Basta con le iperboli narrative senza sostanza. L’Italia è razzista. Esiste un
razzismo strutturale che è legato al sistema economico, sociale e politico.
Perché dovrebbe esistere negli Stati uniti, in Francia, in Uk, e non in Italia?
E il silenzio, in questo momento, è inaccettabile. Non c’è alcuna ragione per
rimanere muti, né questo atteggiamento può determinare un cambiamento sociale e
politico. A meno che tutto non sia riassorbito dall’egocentrismo di chi si
sente capace, da solo o sola, di influenzare l’opinione pubblica. Quale
attivismo o antirazzismo culturale c’è nel rivolgere lo sguardo altrove? Il
punto non è che poteva succedere a chiunque; è che è successo proprio a Willy.
Come, prima di lui, a Jerry Masslo e fino a Soumalia Sacko, Diop Mor, Samb
Moudou, Adnan Sidiqque. Cancellando la parola «razzismo» dai discorsi su Willy
e sull’Italia, lo si uccide un’altra volta e si derubrica tutto quanto accaduto
a semplice tragedia. Willy è stato ucciso perché ha deciso di intervenire,
perché ha voluto fermare la violenza di queste persone. L’eredità del suo gesto
va tradotta in azioni e parole che non possono attendere i tempi della Storia:
la nostra responsabilità ha l’urgenza del presente.
Gabriele Proglio è ricercatore di storia
contemporanea presso il Centre for Social Studies dell’Università di Coimbra.
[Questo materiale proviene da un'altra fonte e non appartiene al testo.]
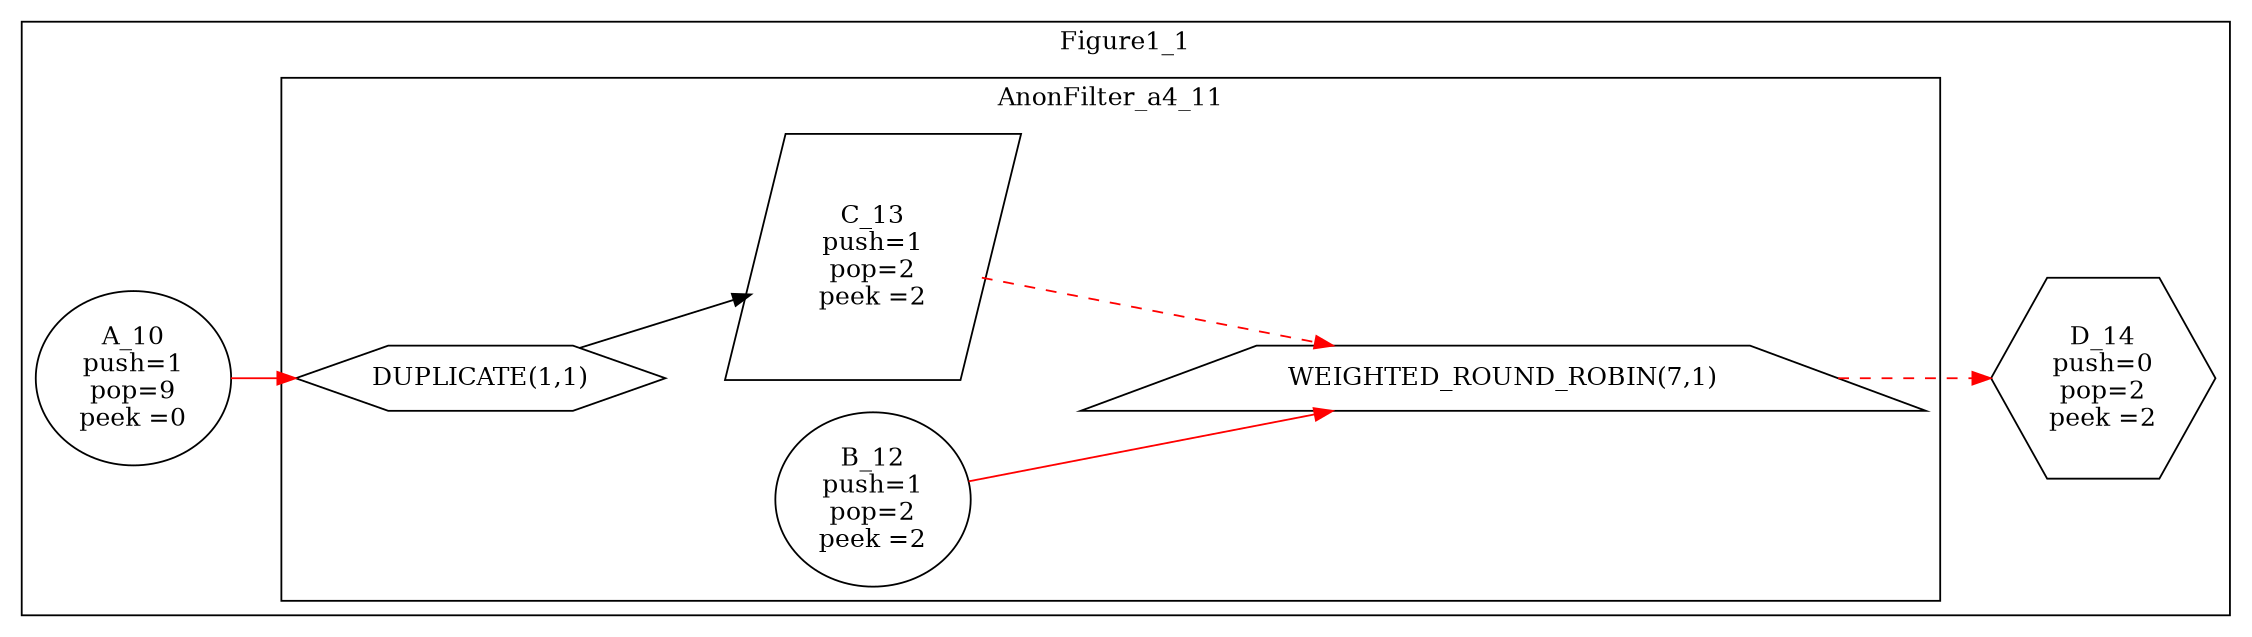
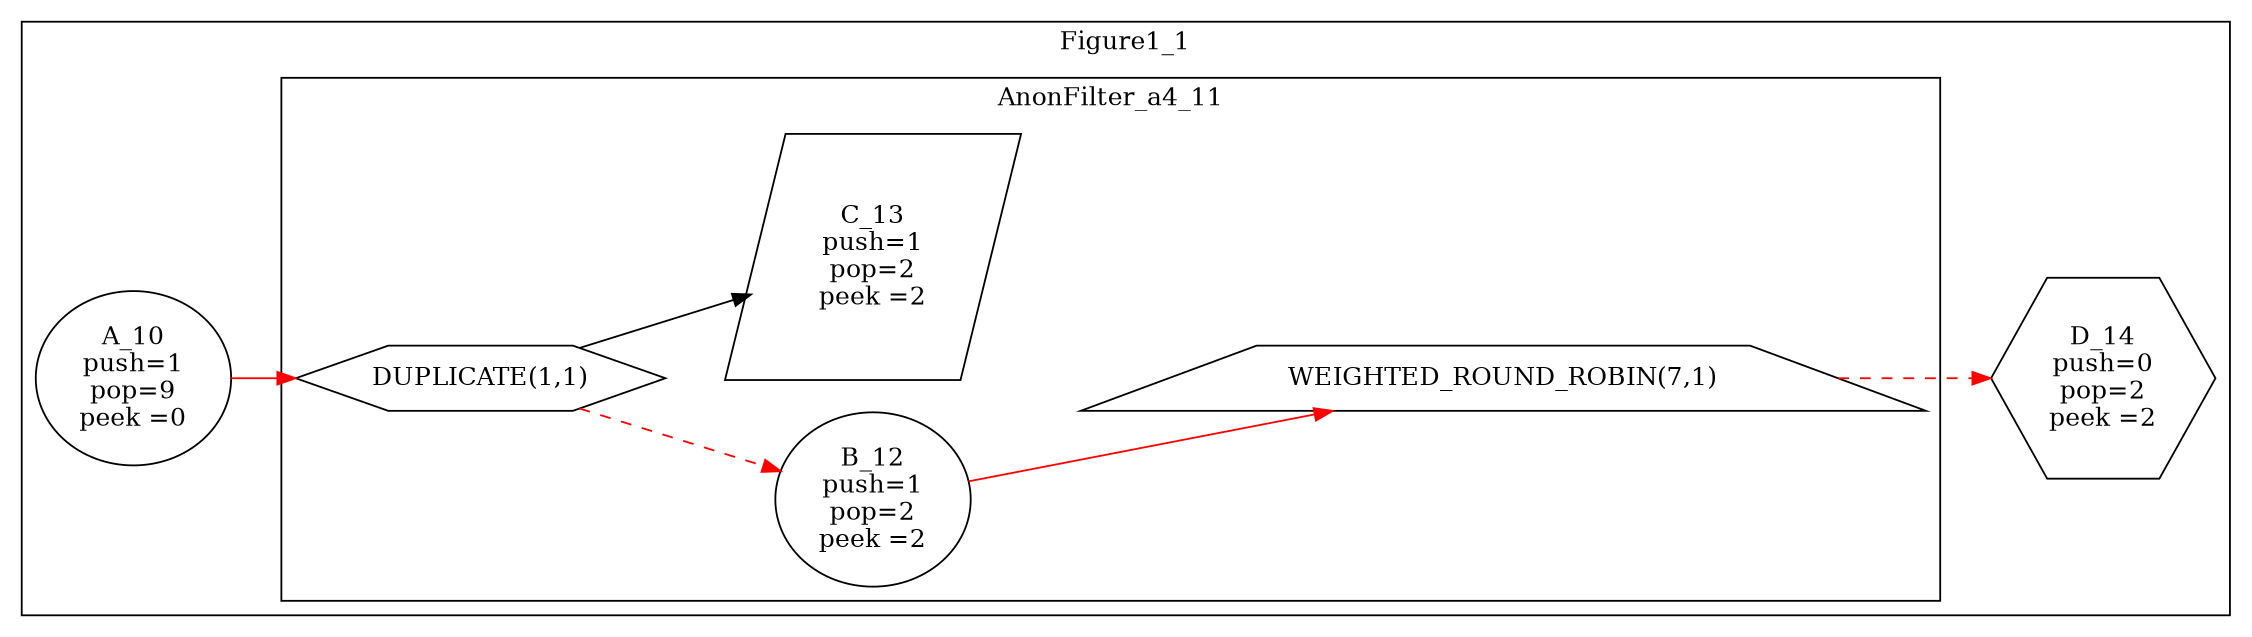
  digraph {
    rankdir=LR
    node [shape=hexagon]
    edge [color=red style=dashed]
    n1 [label="DUPLICATE(1,1)"]
    n2 [label="B_12\npush=1\npop=2\npeek =2" shape=ellipse]
    n3 [label="C_13\npush=1\npop=2\npeek =2" shape=parallelogram]
    n4 [label="WEIGHTED_ROUND_ROBIN(7,1)" shape=trapezium]
    n5 [label="A_10\npush=1\npop=9\npeek =0" shape=ellipse]
    n6 [label="D_14\npush=0\npop=2\npeek =2"]
    subgraph cluster_1 {
      label=Figure1_1
      n5
      n6
      subgraph cluster_2 {
        label=AnonFilter_a4_11
        n1
        n2
        n3
        n4
      }
    }
+   n1 -> n2
    n1 -> n3 [color=black style=solid]
    n2 -> n4 [style=solid]
-   n3 -> n4
    n4 -> n6
    n5 -> n1 [style=solid]
  }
Si occupa di memoria coloniale e di condizione postcoloniale in Europa, di
storia orale e soggettività, di migrazioni e mobilità nel Mediterraneo. Tra le
sue pubblicazioni: Mediterraneo nero. Archivio, memorie, corpi (Manifestolibri
2019); Border Lampedusa. Subjectivity, Visibility and Memory in Stories of Sea
and Land (Palgrave 2018); Decolonizing the Mediterranean. European Colonial
Heritages in North Africa and the Middle East (Cambridge 2017).